By improving community-based programs such as Assisted Outpatient Treatment (AOT) and expanding psychiatric inpatient care - severely mentally ill patients in the United States will achieve improved treatment outcomes, increased access to mental health care, and better quality of life. For some, this is what they need for their life to be stable. For others - much more is needed.


So, are we moving in the right direction? Or are we still trying to jam a square peg into a round hole by referring to the symptoms of serious mental illness caused by a brain disorder in the realm of “behavioral health” as if delusions and psychosis can be trained out of an afflicted person? Seems almost like its meant to fail the patient. And why would we want a system that does that? Because it is cost-effective. Except, of course, when it isn't. Then, it's a tragedy... And, we can still blame the family or the afflicted individual for a brain illness and any consequences that occur because they did not receive any help.


How much different are we after all these decades from thinking of the patient as demonic or possessed? Or deserving of punishment for the sin of being ill? There is no reasoning with an unreasonable mind. When we are talking about the most seriously mentally ill or those with brain disorders like Schizophrenia, Bipolar Disorder, or Schizoaffective w/ Bipolar or Major Depression with Psychosis and possibly Anosognosia – we still criminalize, demean, and punish and neglect the needs of the patient effectively making them a "throw-away" segment of our population of no consequence.

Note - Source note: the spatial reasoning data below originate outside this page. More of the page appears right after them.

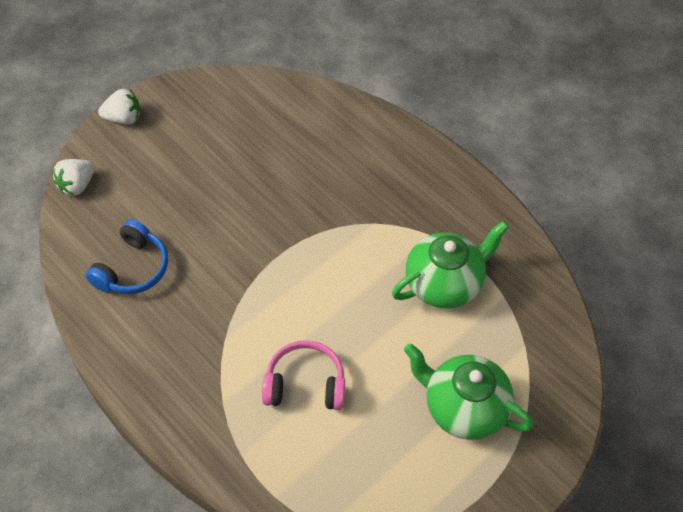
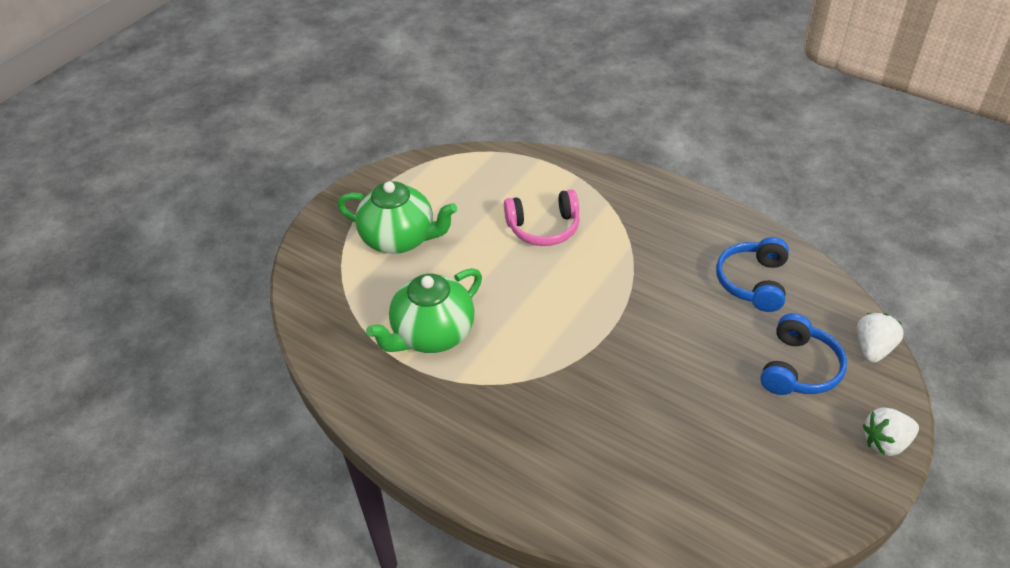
camera: 170 degrees right, 10 degrees down
none -> blue headphones [760,313,847,395]

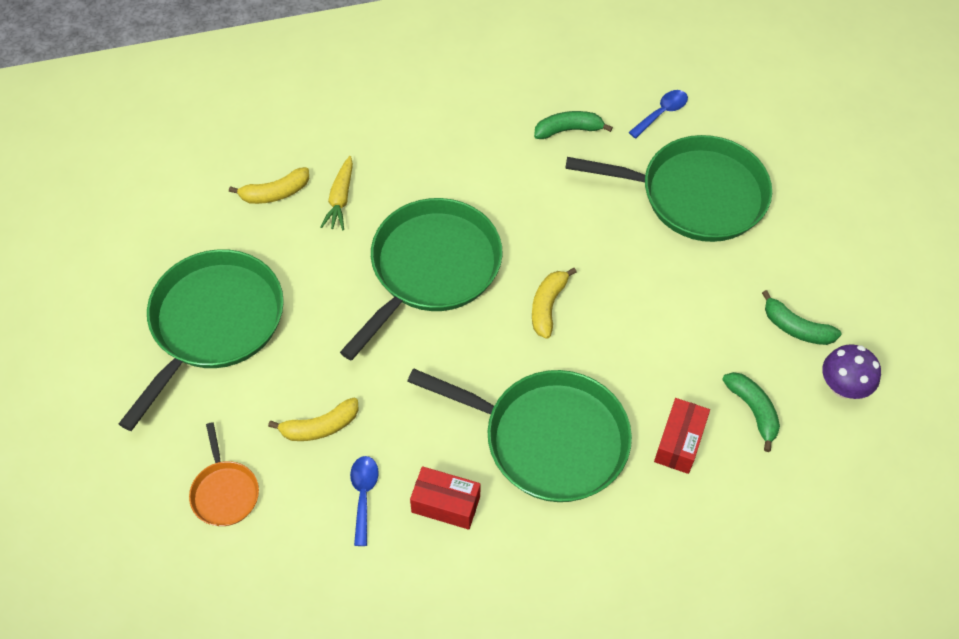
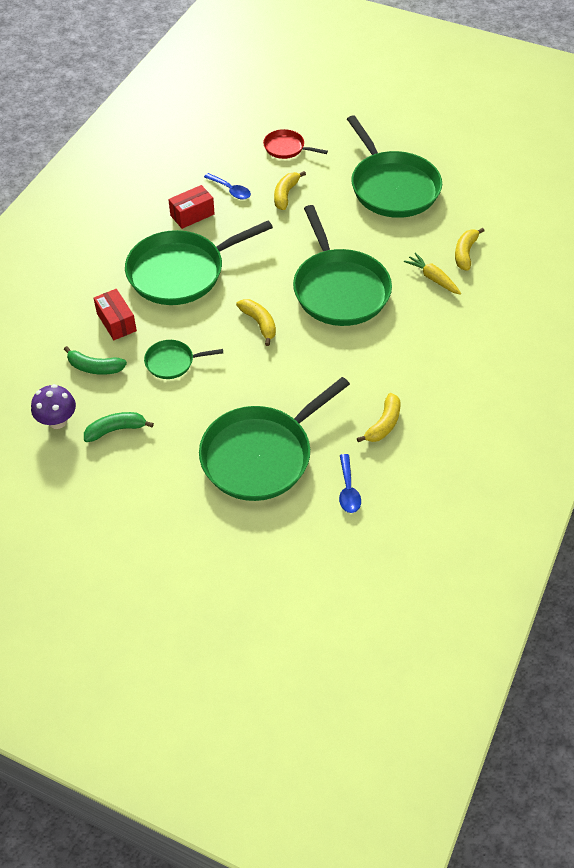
camera: 130 degrees right, 5 degrees down
orange pan [189,422,259,526] -> red pan [263,129,328,159]
green banana [534,111,613,139] -> yellow banana [357,393,401,442]
none -> green pan [144,340,223,379]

This is not a "broken” mental healthcare system. A broken system implies that at some point it did indeed work or was "whole," and that somehow, someway it can be patched or repaired. It is not that there are too many "cracks" through which some small number of SMI may fall... We need to re-imagine and build a new system for the SMI/SBD that is inclusionary of the family members. What we have - is a completely splintered and fragmented system for the most seriously mentally ill with brain disorders in the United States of America.

We need to stop numbing acceptance of the status quo and demand that our lawmakers finish what was started in the 1950s. One aspect of the community-based treatment that is still missing is needed beds and community-based supervised housing with medical professionals. In hand with that is the need for the end of the IMD Exclusion, HIPAA reform for those with severe mental illness so that families can have input and receive information, LPS Conservatorship Reform to make it applicable to those with anosognosia and re-defining of the term, “Gravely disabled” to include medical necessity and a more sensible and consistent approach to the standard of determining what constitutes a danger to oneself or others.

Asked how many times and how many ways we can make lawmakers and others understand that the system is broken and shattered…and as the rallying cry of “we can do better” is heard - I say… as many times as it takes - and scream louder!

I have likened it to dropping a glass that shatters on my kitchen floor. I have to keep picking up the shards and slivers until they are all picked up or eventually I will still get cut and bleed. We are better than this! We must do better! Because there is no system but one of neglect - when 50% of the seriously mentally ill with brain disorders needs are just ignored. We owe it to those who need help – both the patient and their family.